Unhelpful linkage with other Middle East policy may be in play, as well. The slight increase of sanctions may be intended to mollify Israel and forestall a disastrous military strike by that country on the Iranian nuclear facilities at Natanz near Isfahan. Promising stricter sanctions may also be important to the US negotiations with the Likud-led government of Israel over a two-state solution with the Palestinians. That is, horsetrading over Israel-Palestinian issues may be driving Iran policy in the White House.
Those pragmatic hawks eager for stronger sanctions seem to envisage restrictions on Iran’s finance sector in its interfacing with the rest of the world.
Likewise, they wish to forestall further Russian arms deals with Tehran. Vedomosti Online reported on Thursday, May 20, 2010 (according to the translation of the USG Open Source Center):
‘Konstantin Makiyenko, expert of the Center for Analysis of Strategy and Technology, says that the adoption of this resolution would terminate the military-technical cooperation of Russia and Iran, except, probably, merely for deliveries of transport helicopters, and would directly affect deliveries to Iran of S-300 missile systems. . . The first contract for the delivery of Tor M-1 air-defense missile systems was signed in 2006, and for deliveries of the S-300, in 2007, but the contract has still not been executed. Russia is citing technical problems.’In contrast, Aleksey Arbatov of the Russian Academy of Sciences World Economy and International Relations Institute said, “The delivery of the S-300 never was planned since it would have provoked an Israeli military attack on Iran, now Israel is taking a time-out to asses the effectiveness of the new sanctions, and in the event of noncompliance with them, could strike in the fall or spring. . .” He added that Iran’s lack of the S-300 minimizes the number of casualties on the attacking side . . .”

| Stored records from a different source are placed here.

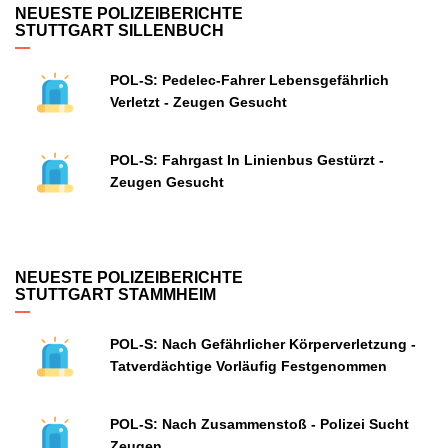
NEUESTE POLIZEIBERICHTE
STUTTGART SILLENBUCH
POL-S: Pedelec-Fahrer Lebensgefährlich
Verletzt - Zeugen Gesucht
POL-S: Fahrgast In Linienbus Gestürzt -
Zeugen Gesucht
NEUESTE POLIZEIBERICHTE
STUTTGART STAMMHEIM
POL-S: Nach Gefährlicher Körperverletzung -
Tatverdächtige Vorläufig Festgenommen
POL-S: Nach Zusammenstoß - Polizei Sucht
Zeugen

Nevertheless, Arbatov thinks the West is flailing around on the sanctions issue and is unlikely to be effective: “The sanctions are being imposed as a conscience salve, they will have no effect, like the previous ones . . .’
Obama mysteriously has ceased leading on the Iran issue and is instead showing himself willing to be led. Thus have the pragmatic hawks (with the war hawks waiting in the wings) defeated the Realists and the liberal internationalists. Obama stabbed Turkey and Brazil in the back after asking them to risk their face for him. Obama is giving Iran the impression that he is indecisive. All of this backtracking for the sake of a sanctions regime that is highly unlikely actually to change Iran’s behavior, contrary to the express hopes of Secretary Gates. Obama’s current Iran policy cannot be explained in the terms of US-Iranian relations. It must be driven by something else. The Israel lobbies and dealings with the Netanyahu government are the likeliest candidates in explaining the abandonment of a Realist approach.